# Problem to work on
Scan the data, and whenever a line contains "overall", copy it.

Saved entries
● ● ● ● ● ● ●

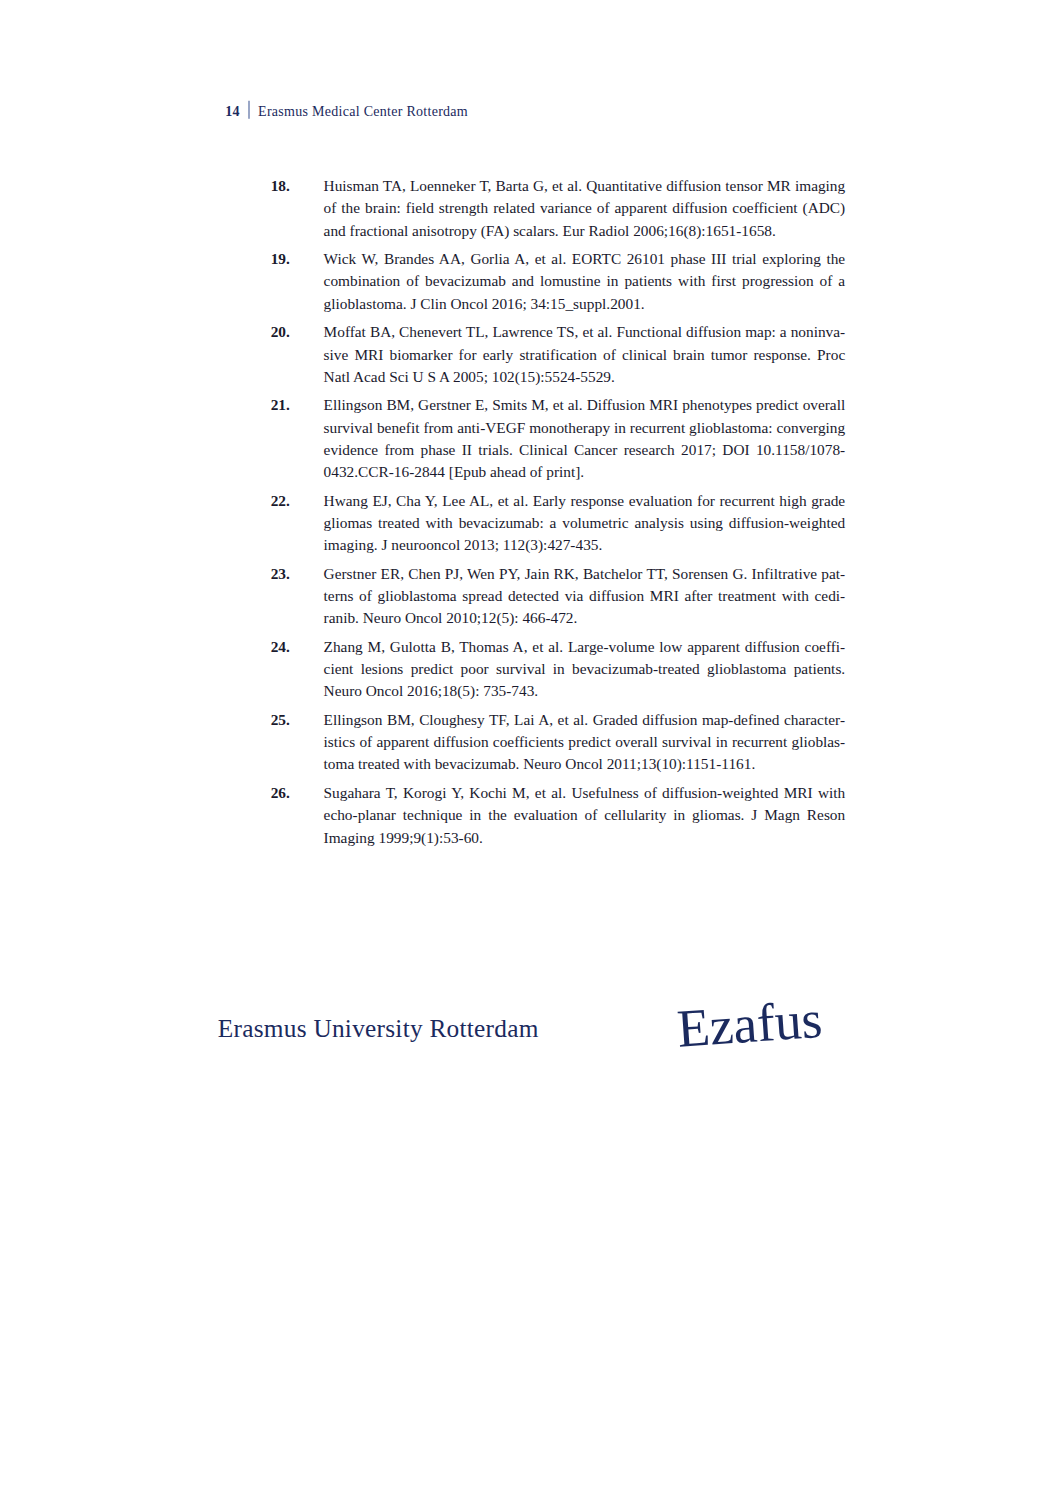14 Erasmus Medical Center Rotterdam
18. Huisman TA, Loenneker T, Barta G, et al. Quantitative diffusion tensor MR imaging of the brain: field strength related variance of apparent diffusion coefficient (ADC) and fractional anisotropy (FA) scalars. Eur Radiol 2006;16(8):1651-1658.
19. Wick W, Brandes AA, Gorlia A, et al. EORTC 26101 phase III trial exploring the combination of bevacizumab and lomustine in patients with first progression of a glioblastoma. J Clin Oncol 2016; 34:15_suppl.2001.
20. Moffat BA, Chenevert TL, Lawrence TS, et al. Functional diffusion map: a noninvasive MRI biomarker for early stratification of clinical brain tumor response. Proc Natl Acad Sci U S A 2005; 102(15):5524-5529.
21. Ellingson BM, Gerstner E, Smits M, et al. Diffusion MRI phenotypes predict overall survival benefit from anti-VEGF monotherapy in recurrent glioblastoma: converging evidence from phase II trials. Clinical Cancer research 2017; DOI 10.1158/1078-0432.CCR-16-2844 [Epub ahead of print].
22. Hwang EJ, Cha Y, Lee AL, et al. Early response evaluation for recurrent high grade gliomas treated with bevacizumab: a volumetric analysis using diffusion-weighted imaging. J neurooncol 2013; 112(3):427-435.
23. Gerstner ER, Chen PJ, Wen PY, Jain RK, Batchelor TT, Sorensen G. Infiltrative patterns of glioblastoma spread detected via diffusion MRI after treatment with cediranib. Neuro Oncol 2010;12(5): 466-472.
24. Zhang M, Gulotta B, Thomas A, et al. Large-volume low apparent diffusion coefficient lesions predict poor survival in bevacizumab-treated glioblastoma patients. Neuro Oncol 2016;18(5): 735-743.
25. Ellingson BM, Cloughesy TF, Lai A, et al. Graded diffusion map-defined characteristics of apparent diffusion coefficients predict overall survival in recurrent glioblastoma treated with bevacizumab. Neuro Oncol 2011;13(10):1151-1161.
26. Sugahara T, Korogi Y, Kochi M, et al. Usefulness of diffusion-weighted MRI with echo-planar technique in the evaluation of cellularity in gliomas. J Magn Reson Imaging 1999;9(1):53-60.
Erasmus University Rotterdam
Ezafus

● ● ● ● ● ● ●

# Reply
21. Ellingson BM, Gerstner E, Smits M, et al. Diffusion MRI phenotypes predict overall survival benefit from anti-VEGF monotherapy in recurrent glioblastoma: converging evidence from phase II trials. Clinical Cancer research 2017; DOI 10.1158/1078-0432.CCR-16-2844 [Epub ahead of print].
25. Ellingson BM, Cloughesy TF, Lai A, et al. Graded diffusion map-defined characteristics of apparent diffusion coefficients predict overall survival in recurrent glioblastoma treated with bevacizumab. Neuro Oncol 2011;13(10):1151-1161.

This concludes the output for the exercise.